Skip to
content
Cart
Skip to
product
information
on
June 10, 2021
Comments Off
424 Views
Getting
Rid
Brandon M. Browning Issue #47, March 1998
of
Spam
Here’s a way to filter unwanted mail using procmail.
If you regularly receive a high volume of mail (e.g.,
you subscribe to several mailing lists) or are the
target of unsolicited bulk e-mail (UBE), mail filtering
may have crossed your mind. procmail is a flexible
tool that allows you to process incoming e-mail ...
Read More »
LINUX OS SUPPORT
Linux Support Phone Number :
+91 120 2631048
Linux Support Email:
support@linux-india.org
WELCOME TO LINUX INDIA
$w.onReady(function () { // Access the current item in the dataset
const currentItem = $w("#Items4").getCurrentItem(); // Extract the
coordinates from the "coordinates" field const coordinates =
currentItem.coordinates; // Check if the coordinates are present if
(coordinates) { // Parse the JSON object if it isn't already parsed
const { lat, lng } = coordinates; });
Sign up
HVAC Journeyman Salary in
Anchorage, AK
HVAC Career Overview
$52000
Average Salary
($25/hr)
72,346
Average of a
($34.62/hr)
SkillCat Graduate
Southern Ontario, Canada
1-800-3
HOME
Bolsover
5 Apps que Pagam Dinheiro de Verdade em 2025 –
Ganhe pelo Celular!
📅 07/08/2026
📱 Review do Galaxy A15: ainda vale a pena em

* * * *

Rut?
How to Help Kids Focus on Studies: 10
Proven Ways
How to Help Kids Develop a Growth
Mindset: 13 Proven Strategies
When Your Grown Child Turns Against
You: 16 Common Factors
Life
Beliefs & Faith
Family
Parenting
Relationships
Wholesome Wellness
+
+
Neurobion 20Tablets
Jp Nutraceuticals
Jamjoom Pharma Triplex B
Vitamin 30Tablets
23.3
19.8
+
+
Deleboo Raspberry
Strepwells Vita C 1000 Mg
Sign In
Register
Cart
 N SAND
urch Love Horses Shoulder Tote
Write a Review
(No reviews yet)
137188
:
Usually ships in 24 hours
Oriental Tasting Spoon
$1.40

* * * *

• Your goal
A bare number is the expected answer: the tally of lines in the records above holding "Kids".

• Answer area
2